Some of us have recently attended Scala.io, a 2-day, 3-track conference in Paris, and I'd like to leave a few notes about it. The organizers did a really good job, everything went smoothly, so it was not hard to focus on the discussed topics. 2+ track events usually have the common drawback that it's hard to choose between talks, but this was not the case now. One of the rooms held exclusively French talks, which was surprising at an international developer conference, but the other two tracks gave us plenty of stuff to think about.
If I'd have to choose the single most dominant topic of the talks we've heard, I'd say it's the communication of distributed services. As Akka matures and implements more and more use cases which are often desired in distributed systems (location transparency, persistence, clustering, cluster sharding, etc.) it's starting to get recognized as the default solution for setting up distributed services in the Scala ecosystem.
Moving away from a monolithic architecture to a microservice-based one often requires tremendous effort. As method calls are replaced with API calls, Akka actor messages, or basically anything which can fail outside the running application, and has higher latency, the business logic often needs to be redesigned to keep the number of outside calls as small of possible, and a more convoluted error handling is required.
Depending on our needs, our interservice communication protocols need planning as well. A simple message dispatch is considered an at-most-once delivery, as the message may be lost in transit or if the target node is unable to recieve our data. Introducing the concept of message acknowledgements solves this problem, but as ACKs may be lost as well, the new problem that needs solving is message duplication.
We may of course log recieved messages and discard them if they were acted on already, but as the application may fail between bookkeeping and reacting, it appears we have two ways to go. If we take care of logging first, then what we get is called almost-exactly-but-at-most-once delivery, as there's a chance that the application fails before executing the desired function, but it won't try again once the command arrives again, because that's logged as taken care of. If we act first, the problem is reversed, and we'll get almost-exactly-but-at-least-once delivery, which is often still not what we want.
Effectively-exactly once delivery may be achieved if our business logic allows it: if it is possible to make our commands idempotent (that is: acting on them once or multiple times always yields the same result) then dispatching them with an at-least-once delivery protocol ensures that we'll get the expected results, but it might be worth to log recieved messages after we've acted on them as described in the previous paragraph, especially if they typically require heavy computation.
Finally, we have to consider how our message queues need to behave. Using unbounded queues is a straightforward way to introduce possible stability issues into our application, as once the queue's size surpasses the memory and/or disc constraints, our application will become unresponsive. Bounded queues, on the other hand, may lose incoming messages if they can't fit into it.
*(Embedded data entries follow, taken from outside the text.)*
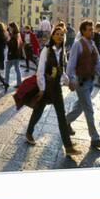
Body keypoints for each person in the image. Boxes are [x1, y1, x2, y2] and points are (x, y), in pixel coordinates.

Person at [26, 27, 81, 156]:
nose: (60, 36)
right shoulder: (46, 50)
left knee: (61, 116)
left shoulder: (62, 52)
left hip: (56, 88)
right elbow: (40, 70)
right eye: (57, 34)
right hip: (46, 87)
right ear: (52, 35)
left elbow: (61, 71)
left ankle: (68, 147)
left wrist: (68, 83)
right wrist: (42, 88)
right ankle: (29, 132)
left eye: (62, 35)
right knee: (38, 111)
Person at [66, 19, 100, 149]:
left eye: (92, 29)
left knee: (79, 107)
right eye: (90, 29)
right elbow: (71, 64)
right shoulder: (77, 44)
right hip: (82, 82)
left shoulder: (92, 44)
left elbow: (98, 62)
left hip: (91, 82)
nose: (92, 31)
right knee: (89, 110)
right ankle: (95, 139)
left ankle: (65, 122)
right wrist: (71, 80)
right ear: (83, 31)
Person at [5, 22, 23, 88]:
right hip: (16, 55)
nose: (9, 28)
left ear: (12, 28)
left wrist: (7, 41)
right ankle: (19, 83)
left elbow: (12, 45)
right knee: (17, 69)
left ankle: (6, 83)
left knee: (8, 69)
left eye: (9, 27)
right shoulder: (18, 34)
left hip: (12, 55)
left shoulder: (14, 35)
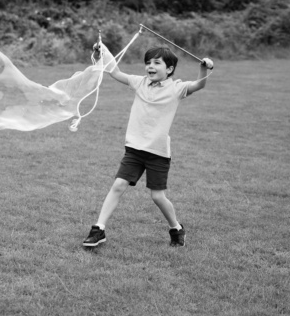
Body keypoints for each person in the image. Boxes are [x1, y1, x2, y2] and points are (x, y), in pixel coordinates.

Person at [83, 42, 214, 248]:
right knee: (118, 185)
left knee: (157, 196)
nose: (150, 66)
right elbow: (115, 72)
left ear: (169, 69)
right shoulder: (139, 82)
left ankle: (176, 228)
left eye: (156, 63)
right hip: (134, 149)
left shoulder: (177, 88)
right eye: (147, 62)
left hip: (158, 153)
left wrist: (203, 68)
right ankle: (98, 229)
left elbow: (200, 84)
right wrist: (103, 52)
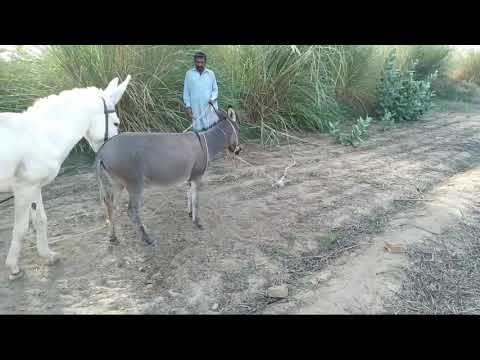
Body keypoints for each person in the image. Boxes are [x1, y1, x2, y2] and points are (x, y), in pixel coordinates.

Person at [183, 51, 219, 132]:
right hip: (196, 109)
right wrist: (188, 107)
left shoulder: (211, 74)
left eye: (202, 62)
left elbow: (215, 90)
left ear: (205, 62)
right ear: (194, 62)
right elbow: (186, 92)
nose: (199, 64)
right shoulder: (189, 74)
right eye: (197, 62)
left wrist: (212, 99)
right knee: (198, 133)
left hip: (209, 108)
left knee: (211, 131)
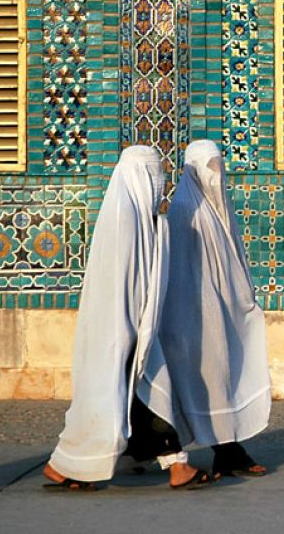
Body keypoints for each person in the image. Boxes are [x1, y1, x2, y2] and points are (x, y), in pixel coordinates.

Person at [44, 146, 214, 491]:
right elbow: (123, 286)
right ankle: (176, 466)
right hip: (125, 332)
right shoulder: (124, 220)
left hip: (132, 330)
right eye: (153, 176)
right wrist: (131, 333)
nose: (159, 185)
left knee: (119, 398)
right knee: (148, 393)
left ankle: (65, 466)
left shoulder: (142, 219)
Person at [138, 139, 270, 477]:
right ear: (194, 170)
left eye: (219, 166)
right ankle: (221, 452)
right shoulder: (184, 209)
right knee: (205, 383)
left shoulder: (219, 207)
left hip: (218, 315)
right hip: (191, 320)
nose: (217, 175)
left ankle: (228, 452)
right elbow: (182, 274)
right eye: (210, 168)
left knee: (221, 380)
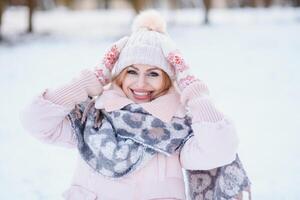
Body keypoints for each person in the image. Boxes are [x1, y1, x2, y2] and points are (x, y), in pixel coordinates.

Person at [20, 10, 250, 200]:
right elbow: (35, 120)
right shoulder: (93, 118)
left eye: (153, 73)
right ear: (117, 75)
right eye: (131, 71)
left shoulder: (179, 130)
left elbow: (220, 150)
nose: (140, 83)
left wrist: (194, 89)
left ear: (169, 79)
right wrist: (92, 80)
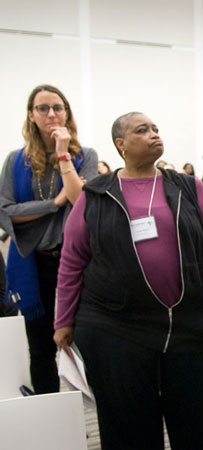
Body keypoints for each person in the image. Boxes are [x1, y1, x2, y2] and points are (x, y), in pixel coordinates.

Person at [53, 112, 203, 450]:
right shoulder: (96, 196)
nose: (154, 134)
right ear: (121, 144)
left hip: (192, 324)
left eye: (155, 129)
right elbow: (72, 260)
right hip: (118, 327)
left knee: (199, 427)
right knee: (128, 429)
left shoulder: (188, 187)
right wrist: (63, 320)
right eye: (142, 130)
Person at [0, 84, 98, 394]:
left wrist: (63, 154)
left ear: (67, 113)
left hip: (76, 263)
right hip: (32, 263)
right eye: (43, 108)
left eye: (58, 107)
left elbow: (84, 204)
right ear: (31, 115)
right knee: (40, 349)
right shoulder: (16, 160)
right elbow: (6, 211)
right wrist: (53, 205)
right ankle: (53, 419)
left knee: (85, 345)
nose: (51, 113)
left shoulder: (86, 156)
Losing messages is a necessary evil at this point, but if our application can tolerate losing older unprocessed messages better then losing new ones, implementing a ring buffer is the way to go. Once the queue fills up, old messages which are still in the buffer will be overwritten by the arriving new ones.
As I've stated in the beginning, many talks were about implementing specific patterns in distributed systems. We've seen how Akka can be tailored to implement the ones I've described above, and how RabbitMQ tackles the majority of them with minimal configuration.
RabbitMQ is a multiprotocol messaging server written in Erlang, built on top of OTP, which is built specifically for facilitating the communication of distributed nodes. The system architecture consists of producers, exchanges (routers on steroids), the message queue instances, and the clients, of course. Load balancing between queues, sharding, different ACK-modes, and PubSub and topic-based dispatch are already implemented in the solution, and setting them up is just a matter of configuration, so it can easily fit numerous common use cases.
As monolithic web applications are becoming more and more a thing of the past, it was really interesting to get to know more about distributed computing in general, and as Kinja itself will be moved to a microservice architecture, we'll strive to maintain its consistency and give our users the best publishing experience.